Orchestral composition by Christopher Rouse

Rapture is an orchestral composition in one movement by the American composer Christopher Rouse. The work was commissioned by the Pittsburgh Symphony Orchestra and was completed January 9, 2000. It is dedicated to then Pittsburgh Symphony Orchestra music director Mariss Jansons and premiered in May 2000.

==Composition==
Rapture is markedly more tonal than Rouse's earlier compositions. In the program notes to the score, Rouse commented, "With the exception of my Christmas work, Karolju, this is the most unabashedly tonal music I have composed. I wished to depict a progression to an ever more blinding ecstasy, but the entire work inhabits a world devoid of darkness -- hence the almost complete lack of sustained dissonance." The piece is also built around "gradually increasing tempi" gains speed over the course of its roughly 11 minutes.

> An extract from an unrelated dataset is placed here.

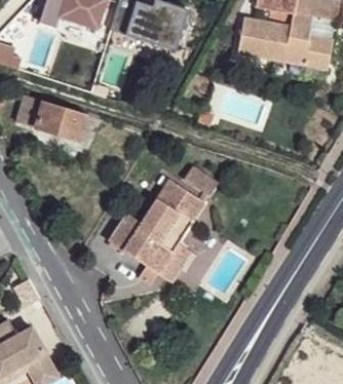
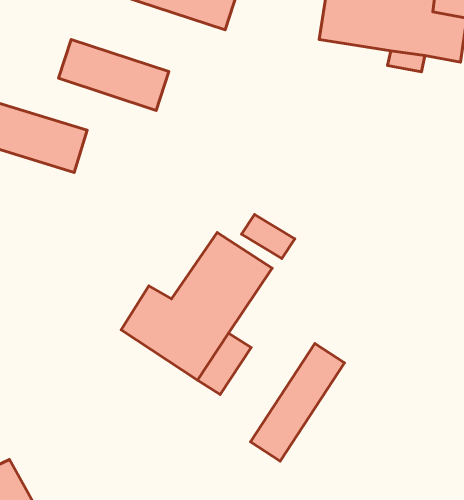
building: none -> [58,39,169,110]
building: none -> [250,344,344,461]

Despite the religious title of the work, Rouse did not intend Rapture to be sacred music. He further commented, "...the piece is not connected to any specific religious source. Rather, I used the word 'rapture' to convey a sense of spiritual bliss, religious or otherwise."

===Instrumentation===
Rapture is scored for orchestra comprising three flutes, three oboes, three clarinets, three bassoons, four French horns, four trumpets, four trombones, tuba, harp, timpani (two players), three percussionists (bass drum, five triangles, tam-tam, China cymbal, suspended cymbal, chimes, glockenspiel, and antique cymbals), and strings (violins I & II, violas, violoncellos, and double basses).

==Reception==
David Gutman of Gramophone gave the piece moderate praise, commenting, "Some readers will welcome its frank neo-romanticism. I wasn’t so sure. The piece is conceived as an increasingly active journey towards an isle of bliss that’s a good deal noisier than Rautavaara’s. In doing so it trades on Sibelian riffs and resonances with less freshness than, say, John Adams’ El Dorado." Tim Smith of The Baltimore Sun lauded the work, writing:
The score starts with low, soft rumbles and questioning melodic flurries that, as tempo and harmonic tension subtly increase, lead inexorably toward an incandescent aural light. There is something communal about the experience, as if the music is trying to pull orchestra and audience alike into some sort of benevolent maelstrom that takes you higher and higher.